• [PAGE TEXT]:
------------------------------------------------

I would like to purpose that in python 3 it will be easy to chain and slice Iterators just like you can add and slice lists and tuples easily. I think there could be 2 methods to do this: 1. Implementing '+' and slicing ([1:2:3]) for iterators and generators by default, Resulting in Itertool's chain(a,b) and islice(a,b,c) respectively. 2. Having itertool's chain and islice imported by default. I think since python 3 return zip,map, dict.items and so on as iterators, it makes working with those kind of objects more difficult without having these methods around. And since those methods are important enough to have for lists, it seems important enough for iterators too.

On Sat, Jan 03, 2015 at 03:37:03PM +0200, yotam vaknin wrote:
The iterator protocol is intentionally simple. To create an iterator, you need to only define two methods: (1) __iter__, which returns the instance itself; (2) __next__, which returns the next item and raises StopIterator when done. With your proposal, you would have to define two or three more methods: (3) __add__ and possibly __radd__, to chain iterators; (4) __getitem__, for slicing. There is nothing stopping you from adding these methods to your own iterator classes, but with your proposal that would be compulsory for all iterators.
It only takes a single line of code to get iterator chaining and slicing: from itertools import chain, islice And now you can chain and slice any iterator, regardless of where it came from. I don't think that is difficult. *If* iterators where instances of a concrete base class, then it would make sense to add chain and slice methods to that base class so all other iterators could inherit from it. But they aren't, iterators in Python are values which obey a protocol, not inheritence. That means that a functional approach, like itertools, is more appropriate. I can see the appeal of using + and [a:b:c] syntax instead of function syntax chain() and islice(), but I don't think the advantage is enough to out-weigh the costs. -- Steve

Sorry, I probably wasn't clear enough. My idea was to add these method (__add__, __getitem__) to the already available iterators (map,zip,dict.items) and generators by default. Not to make these methods part of the iterator protocol. 2015-01-03 17:28 GMT+02:00 Steven D'Aprano <steve@pearwood.info>:

On Jan 3, 2015, at 16:53, yotam vaknin <tomirendo@gmail.com> wrote:
Sorry, I probably wasn't clear enough. My idea was to add these method (__add__, __getitem__) to the already available iterators (map,zip,dict.items) and generators by default. Not to make these methods part of the iterator protocol.

------------------------------------------------

• [EXTRACTED INFORMATION]:
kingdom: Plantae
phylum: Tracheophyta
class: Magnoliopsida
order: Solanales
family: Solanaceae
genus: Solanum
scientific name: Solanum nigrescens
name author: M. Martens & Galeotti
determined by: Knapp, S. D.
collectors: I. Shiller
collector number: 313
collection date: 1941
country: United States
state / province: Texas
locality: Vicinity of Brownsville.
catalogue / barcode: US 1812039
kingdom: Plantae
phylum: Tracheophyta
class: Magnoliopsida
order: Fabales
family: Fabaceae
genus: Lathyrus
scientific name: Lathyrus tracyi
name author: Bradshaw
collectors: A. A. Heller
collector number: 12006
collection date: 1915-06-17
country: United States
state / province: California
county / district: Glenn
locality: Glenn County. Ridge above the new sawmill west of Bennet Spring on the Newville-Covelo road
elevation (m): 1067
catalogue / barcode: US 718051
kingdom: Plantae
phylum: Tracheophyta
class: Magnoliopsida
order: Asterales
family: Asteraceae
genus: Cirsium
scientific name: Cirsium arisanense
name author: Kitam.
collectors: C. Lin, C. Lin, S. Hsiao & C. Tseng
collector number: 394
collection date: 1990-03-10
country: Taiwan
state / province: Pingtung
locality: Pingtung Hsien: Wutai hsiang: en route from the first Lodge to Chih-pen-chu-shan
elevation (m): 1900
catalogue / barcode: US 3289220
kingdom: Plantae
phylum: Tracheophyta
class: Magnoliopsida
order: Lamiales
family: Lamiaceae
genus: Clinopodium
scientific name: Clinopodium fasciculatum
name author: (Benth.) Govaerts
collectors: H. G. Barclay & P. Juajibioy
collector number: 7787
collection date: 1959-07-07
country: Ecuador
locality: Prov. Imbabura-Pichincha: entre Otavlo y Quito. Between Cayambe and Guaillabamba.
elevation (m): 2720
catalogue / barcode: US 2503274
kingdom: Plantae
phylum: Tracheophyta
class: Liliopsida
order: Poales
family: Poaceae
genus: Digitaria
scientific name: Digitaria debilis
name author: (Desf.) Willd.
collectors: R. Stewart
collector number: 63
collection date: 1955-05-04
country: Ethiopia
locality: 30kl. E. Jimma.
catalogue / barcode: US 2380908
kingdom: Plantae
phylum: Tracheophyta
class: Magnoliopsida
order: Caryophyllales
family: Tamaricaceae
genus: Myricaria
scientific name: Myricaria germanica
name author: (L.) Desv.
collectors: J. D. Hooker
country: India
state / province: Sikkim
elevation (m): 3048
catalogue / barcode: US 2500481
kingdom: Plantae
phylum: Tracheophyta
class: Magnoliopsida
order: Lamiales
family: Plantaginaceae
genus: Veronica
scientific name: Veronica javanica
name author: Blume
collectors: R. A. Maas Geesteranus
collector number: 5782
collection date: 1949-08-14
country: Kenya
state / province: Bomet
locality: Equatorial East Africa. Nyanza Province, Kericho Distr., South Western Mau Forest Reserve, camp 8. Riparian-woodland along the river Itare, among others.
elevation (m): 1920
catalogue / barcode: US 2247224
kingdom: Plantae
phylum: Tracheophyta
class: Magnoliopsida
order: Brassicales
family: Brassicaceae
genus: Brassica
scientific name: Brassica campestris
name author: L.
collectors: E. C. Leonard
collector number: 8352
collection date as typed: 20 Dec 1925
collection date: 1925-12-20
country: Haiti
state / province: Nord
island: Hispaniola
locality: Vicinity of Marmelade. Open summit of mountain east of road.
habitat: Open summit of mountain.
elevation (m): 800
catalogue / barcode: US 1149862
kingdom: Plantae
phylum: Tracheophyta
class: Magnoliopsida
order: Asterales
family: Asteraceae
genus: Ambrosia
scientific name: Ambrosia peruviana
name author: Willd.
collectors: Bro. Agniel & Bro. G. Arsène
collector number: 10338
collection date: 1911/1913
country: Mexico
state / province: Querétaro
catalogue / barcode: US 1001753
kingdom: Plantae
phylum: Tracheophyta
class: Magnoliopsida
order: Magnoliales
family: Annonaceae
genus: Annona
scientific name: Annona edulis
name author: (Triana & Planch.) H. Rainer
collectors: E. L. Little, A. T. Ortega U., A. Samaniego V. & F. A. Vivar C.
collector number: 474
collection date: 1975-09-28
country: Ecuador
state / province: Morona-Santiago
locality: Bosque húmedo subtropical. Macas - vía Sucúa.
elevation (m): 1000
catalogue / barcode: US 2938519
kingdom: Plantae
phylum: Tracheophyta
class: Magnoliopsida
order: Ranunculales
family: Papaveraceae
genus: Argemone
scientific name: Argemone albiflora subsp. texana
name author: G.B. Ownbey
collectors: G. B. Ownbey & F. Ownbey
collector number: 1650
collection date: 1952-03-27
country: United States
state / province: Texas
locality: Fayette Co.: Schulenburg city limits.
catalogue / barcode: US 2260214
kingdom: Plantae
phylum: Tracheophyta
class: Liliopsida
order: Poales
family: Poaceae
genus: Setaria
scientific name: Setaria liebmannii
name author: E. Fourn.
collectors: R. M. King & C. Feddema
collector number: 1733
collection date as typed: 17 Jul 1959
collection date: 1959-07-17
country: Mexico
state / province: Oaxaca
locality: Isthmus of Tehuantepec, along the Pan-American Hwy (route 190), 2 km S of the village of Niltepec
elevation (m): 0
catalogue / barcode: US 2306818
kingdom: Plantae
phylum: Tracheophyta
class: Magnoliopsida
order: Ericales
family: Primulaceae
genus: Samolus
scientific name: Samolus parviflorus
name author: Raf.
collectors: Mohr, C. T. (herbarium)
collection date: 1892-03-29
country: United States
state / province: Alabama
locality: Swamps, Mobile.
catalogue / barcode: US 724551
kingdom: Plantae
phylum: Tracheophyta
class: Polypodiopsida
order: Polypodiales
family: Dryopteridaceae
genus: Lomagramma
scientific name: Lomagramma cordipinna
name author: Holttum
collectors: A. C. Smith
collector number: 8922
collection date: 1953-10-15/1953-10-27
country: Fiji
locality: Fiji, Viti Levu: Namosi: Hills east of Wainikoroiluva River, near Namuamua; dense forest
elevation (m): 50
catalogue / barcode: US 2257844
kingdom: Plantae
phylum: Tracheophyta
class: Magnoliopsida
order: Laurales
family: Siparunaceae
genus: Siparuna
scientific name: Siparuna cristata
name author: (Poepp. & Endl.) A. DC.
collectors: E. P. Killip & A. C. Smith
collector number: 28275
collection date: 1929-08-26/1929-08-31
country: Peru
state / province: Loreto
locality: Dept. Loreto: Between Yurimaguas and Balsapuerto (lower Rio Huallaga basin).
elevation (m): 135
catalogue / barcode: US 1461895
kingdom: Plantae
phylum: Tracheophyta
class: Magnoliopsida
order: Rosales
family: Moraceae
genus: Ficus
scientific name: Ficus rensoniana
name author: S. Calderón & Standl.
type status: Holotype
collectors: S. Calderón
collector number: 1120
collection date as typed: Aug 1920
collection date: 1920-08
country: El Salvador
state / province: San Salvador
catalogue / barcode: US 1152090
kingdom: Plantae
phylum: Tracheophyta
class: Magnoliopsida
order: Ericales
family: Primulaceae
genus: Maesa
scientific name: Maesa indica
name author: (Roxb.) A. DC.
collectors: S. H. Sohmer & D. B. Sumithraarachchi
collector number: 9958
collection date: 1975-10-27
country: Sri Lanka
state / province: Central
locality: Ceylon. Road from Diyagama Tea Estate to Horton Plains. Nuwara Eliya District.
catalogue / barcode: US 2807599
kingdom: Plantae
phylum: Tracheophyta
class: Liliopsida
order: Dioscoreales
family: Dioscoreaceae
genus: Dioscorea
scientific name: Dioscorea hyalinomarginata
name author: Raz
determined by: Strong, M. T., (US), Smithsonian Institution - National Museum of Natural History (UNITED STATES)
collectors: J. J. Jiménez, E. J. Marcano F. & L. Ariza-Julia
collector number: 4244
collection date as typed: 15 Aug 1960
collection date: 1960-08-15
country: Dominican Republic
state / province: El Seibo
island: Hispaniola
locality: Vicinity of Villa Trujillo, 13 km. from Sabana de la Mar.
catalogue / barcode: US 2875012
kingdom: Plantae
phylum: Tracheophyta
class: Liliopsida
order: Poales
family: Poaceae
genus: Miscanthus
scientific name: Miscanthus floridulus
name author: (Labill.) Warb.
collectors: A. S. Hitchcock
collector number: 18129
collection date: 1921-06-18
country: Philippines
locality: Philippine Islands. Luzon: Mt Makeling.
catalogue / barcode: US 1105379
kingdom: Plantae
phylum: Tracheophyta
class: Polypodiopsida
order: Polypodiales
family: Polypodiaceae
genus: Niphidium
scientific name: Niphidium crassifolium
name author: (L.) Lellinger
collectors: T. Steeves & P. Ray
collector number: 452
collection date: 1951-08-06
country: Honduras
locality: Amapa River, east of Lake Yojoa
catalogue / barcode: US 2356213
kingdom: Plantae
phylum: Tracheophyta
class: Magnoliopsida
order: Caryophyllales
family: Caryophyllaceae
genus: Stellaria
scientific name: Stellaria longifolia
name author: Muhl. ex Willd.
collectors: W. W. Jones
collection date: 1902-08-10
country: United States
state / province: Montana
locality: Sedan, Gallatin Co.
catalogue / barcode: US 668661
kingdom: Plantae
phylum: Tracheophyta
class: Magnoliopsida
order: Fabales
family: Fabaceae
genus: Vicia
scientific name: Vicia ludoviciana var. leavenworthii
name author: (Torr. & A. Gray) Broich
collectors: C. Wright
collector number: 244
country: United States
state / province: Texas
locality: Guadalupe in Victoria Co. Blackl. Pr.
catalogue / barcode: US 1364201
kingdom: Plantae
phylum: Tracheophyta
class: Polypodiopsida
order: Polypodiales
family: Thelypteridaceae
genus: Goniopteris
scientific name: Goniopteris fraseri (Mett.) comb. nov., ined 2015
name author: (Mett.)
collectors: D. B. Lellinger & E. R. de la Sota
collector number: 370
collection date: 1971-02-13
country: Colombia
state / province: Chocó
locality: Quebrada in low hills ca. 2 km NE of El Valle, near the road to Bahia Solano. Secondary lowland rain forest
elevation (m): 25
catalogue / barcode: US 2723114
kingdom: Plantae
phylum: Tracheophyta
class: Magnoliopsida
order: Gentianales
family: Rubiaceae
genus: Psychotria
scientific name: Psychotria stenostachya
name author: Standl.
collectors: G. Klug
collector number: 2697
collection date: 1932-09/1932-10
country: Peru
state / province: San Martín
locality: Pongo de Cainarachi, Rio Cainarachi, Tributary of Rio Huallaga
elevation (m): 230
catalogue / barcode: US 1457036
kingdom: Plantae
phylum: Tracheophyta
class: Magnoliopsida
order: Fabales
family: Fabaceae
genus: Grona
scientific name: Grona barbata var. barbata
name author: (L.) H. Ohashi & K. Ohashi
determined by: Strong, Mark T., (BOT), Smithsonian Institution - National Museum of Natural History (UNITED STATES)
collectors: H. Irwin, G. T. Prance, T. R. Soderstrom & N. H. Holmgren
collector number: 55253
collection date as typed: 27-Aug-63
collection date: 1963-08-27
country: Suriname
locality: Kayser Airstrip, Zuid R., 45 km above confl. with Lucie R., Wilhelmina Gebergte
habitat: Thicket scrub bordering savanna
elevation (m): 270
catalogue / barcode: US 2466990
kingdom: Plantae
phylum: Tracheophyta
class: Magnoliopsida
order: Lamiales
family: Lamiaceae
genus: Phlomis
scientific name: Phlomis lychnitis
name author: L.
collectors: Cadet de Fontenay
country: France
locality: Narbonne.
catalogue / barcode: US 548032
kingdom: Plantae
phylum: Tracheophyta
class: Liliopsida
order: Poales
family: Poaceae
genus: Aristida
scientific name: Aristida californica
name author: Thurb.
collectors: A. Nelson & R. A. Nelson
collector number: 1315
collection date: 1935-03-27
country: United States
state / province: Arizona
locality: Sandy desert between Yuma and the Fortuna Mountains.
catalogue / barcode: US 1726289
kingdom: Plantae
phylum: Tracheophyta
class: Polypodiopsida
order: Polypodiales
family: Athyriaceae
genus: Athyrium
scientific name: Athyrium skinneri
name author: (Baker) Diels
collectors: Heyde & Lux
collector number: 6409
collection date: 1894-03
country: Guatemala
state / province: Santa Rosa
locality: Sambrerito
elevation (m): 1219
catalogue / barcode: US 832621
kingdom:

------------------------------------------------

• [WHAT NEEDS TO BE DONE]:
Answer these questions from the thread on chaining and slicing iterators:
1. Which two itertools functions does the opening proposal say `+` and slicing would result in?
2. According to the reply signed by Steve, which two methods are needed to create an iterator?
3. In the clarification, which already available iterators are the new methods meant to be added to, besides generators?

• [EXERCISE SOLUTION]:
1. chain and islice
2. __iter__ and __next__
3. map, zip and dict.items